We arrived around 8pm, to be greeted with warm towels to freshen up and fireplaces in the reception/lounge area.
The cold, wet weather that greeted us foretold the blanket of snow that was to envelope the peaks overnight.
A sumptuous supper was served in the family-friendly Lakeview Restaurant, under executive chef Michael Pather.
Pather started his career as chef for the royal family of Brunei. He was also involved in the inauguration of our beloved Madiba in 1994 and travelled and worked extensively before he set up shop at this exquisite location.
ZIPPING THROUGH THE TREES
The Saturday was cold and wet and I considered pulling out of the zipline adventure with Canopy Tours. But my adventurous spirit kicked in and I am glad I went. The experience was jaw-dropping.
The tour involves long cable slides at the canopy level in the forest. What amazed me the most was the engineering aspect of it all.
As I zipped between trees several metres off the forest floor, like Tarzan, I kept on wondering how in the world this was possible.
Turns out, it’s thanks to a man named Mark Brown, a civil engineer who worked extensively in Costa Rica, where canopy swinging was first developed by biologists who wanted to be able to study plant life in the rainforests without damaging the plants.
This has become a booming eco-tourism activity.
The heights we scaled were aweinspiring and made me fall in love with the beauty of my country even more.
After we’d slid to the bottom of the forest, we had to undertake an arduous and vertigo-inducing 15-minute, 560m walk back to the top.
SNAKES & VULTURES
On Sunday morning the skies were clear, the air was crisp and Cathkin Peak was covered in snow.
I decided to venture on my own down the Blue Grotto Trail, but got a bit nervous as the thicket grew thicker.

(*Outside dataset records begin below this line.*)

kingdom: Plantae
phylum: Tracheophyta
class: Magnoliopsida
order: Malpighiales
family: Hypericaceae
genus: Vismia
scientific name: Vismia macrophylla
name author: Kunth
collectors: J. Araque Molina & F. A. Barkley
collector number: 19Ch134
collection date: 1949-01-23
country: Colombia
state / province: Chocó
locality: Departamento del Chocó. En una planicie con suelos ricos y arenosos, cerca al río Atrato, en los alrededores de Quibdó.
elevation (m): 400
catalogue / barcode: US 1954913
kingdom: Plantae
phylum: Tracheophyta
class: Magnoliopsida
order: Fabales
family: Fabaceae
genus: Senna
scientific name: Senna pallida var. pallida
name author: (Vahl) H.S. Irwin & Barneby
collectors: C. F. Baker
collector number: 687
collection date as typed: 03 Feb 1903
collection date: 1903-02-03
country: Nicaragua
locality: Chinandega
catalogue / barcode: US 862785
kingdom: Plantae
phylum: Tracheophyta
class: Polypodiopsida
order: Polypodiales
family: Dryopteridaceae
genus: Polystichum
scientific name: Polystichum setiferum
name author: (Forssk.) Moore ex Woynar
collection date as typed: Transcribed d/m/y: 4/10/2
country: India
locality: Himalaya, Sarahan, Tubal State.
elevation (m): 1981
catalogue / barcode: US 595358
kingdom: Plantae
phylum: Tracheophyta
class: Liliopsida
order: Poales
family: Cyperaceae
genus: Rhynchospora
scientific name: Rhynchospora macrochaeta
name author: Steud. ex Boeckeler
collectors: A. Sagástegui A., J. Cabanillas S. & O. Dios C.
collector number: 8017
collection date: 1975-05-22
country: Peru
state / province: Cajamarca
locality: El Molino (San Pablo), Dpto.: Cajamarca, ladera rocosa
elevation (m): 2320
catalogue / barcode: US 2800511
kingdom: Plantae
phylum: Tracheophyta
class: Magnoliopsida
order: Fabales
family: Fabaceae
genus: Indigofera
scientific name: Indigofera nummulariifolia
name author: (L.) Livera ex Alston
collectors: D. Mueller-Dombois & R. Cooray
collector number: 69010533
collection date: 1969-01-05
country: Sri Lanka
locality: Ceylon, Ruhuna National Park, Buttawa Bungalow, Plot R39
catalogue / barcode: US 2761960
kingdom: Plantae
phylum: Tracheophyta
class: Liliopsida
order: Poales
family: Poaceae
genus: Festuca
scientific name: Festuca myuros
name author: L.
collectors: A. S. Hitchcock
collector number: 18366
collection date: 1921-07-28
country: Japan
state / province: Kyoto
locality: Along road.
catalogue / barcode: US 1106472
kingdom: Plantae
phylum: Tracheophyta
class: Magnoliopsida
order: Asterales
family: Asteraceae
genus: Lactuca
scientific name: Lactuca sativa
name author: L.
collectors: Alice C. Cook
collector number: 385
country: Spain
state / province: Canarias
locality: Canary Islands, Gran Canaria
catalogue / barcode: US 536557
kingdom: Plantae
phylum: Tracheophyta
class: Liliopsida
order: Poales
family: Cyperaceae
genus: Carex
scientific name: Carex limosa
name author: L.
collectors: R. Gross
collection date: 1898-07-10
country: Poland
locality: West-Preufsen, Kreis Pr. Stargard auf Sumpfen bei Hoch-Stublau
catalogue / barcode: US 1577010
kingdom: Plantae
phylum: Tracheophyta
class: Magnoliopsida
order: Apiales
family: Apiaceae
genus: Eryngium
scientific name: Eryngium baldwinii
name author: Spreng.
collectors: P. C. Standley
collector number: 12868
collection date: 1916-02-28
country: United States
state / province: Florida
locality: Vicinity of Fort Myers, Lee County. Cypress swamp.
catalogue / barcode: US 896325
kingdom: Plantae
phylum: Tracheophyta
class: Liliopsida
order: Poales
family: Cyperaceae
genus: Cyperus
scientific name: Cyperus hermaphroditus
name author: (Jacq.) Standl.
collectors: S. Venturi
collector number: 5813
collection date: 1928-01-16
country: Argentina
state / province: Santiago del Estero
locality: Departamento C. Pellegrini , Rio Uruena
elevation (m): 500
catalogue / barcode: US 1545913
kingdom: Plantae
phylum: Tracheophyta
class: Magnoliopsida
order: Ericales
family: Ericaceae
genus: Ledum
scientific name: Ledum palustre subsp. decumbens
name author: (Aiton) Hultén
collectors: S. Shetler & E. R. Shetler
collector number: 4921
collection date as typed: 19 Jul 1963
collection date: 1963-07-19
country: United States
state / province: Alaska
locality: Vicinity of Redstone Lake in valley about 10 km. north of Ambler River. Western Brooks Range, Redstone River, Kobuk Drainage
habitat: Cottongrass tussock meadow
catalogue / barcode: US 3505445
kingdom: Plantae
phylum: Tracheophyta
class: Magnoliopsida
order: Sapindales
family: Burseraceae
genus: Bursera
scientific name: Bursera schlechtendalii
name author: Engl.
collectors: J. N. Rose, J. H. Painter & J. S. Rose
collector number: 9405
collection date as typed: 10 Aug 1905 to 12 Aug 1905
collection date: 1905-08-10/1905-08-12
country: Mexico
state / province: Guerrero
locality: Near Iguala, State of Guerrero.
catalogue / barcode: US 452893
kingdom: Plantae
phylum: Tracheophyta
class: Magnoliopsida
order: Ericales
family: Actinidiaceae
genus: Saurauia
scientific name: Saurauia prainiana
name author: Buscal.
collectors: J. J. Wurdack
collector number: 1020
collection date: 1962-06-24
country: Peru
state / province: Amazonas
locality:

I turned back, imagining snakes that had come out to bask in the warm sun.
As I did, I spotted a kettle of vultures flying gracefully up above and was reminded of what Theo Joubert, the hotel’s deputy general manager, had told us the previous night about the nearby vulture hide/restaurant created by conservationist Roy Strydom in 2000.
This six-seater “restaurant” allows observers to sit close to the vultures and witness them in their natural habitat, as they eat horse carcasses donated by the hotel.
COOL BY THE POOL
The last adventure of this action-packed weekend was a horse ride. I must admit I was quite uncomfortable about this adventure, as I found myself a metre off the ground on the back of a ride that turned out to be bumpier than I expected.
My son, however, sat calmly and enjoyed the experience.
I finished off the day lying next to the pool, listening to Ludwig van Beethoven’s Ninth Symphony and realised why Drakensberg Sun was voted by TripAdvisor this year as one of the best family hotels in South Africa.
This place rejuvenates the soul and uplifts it to soaring heights.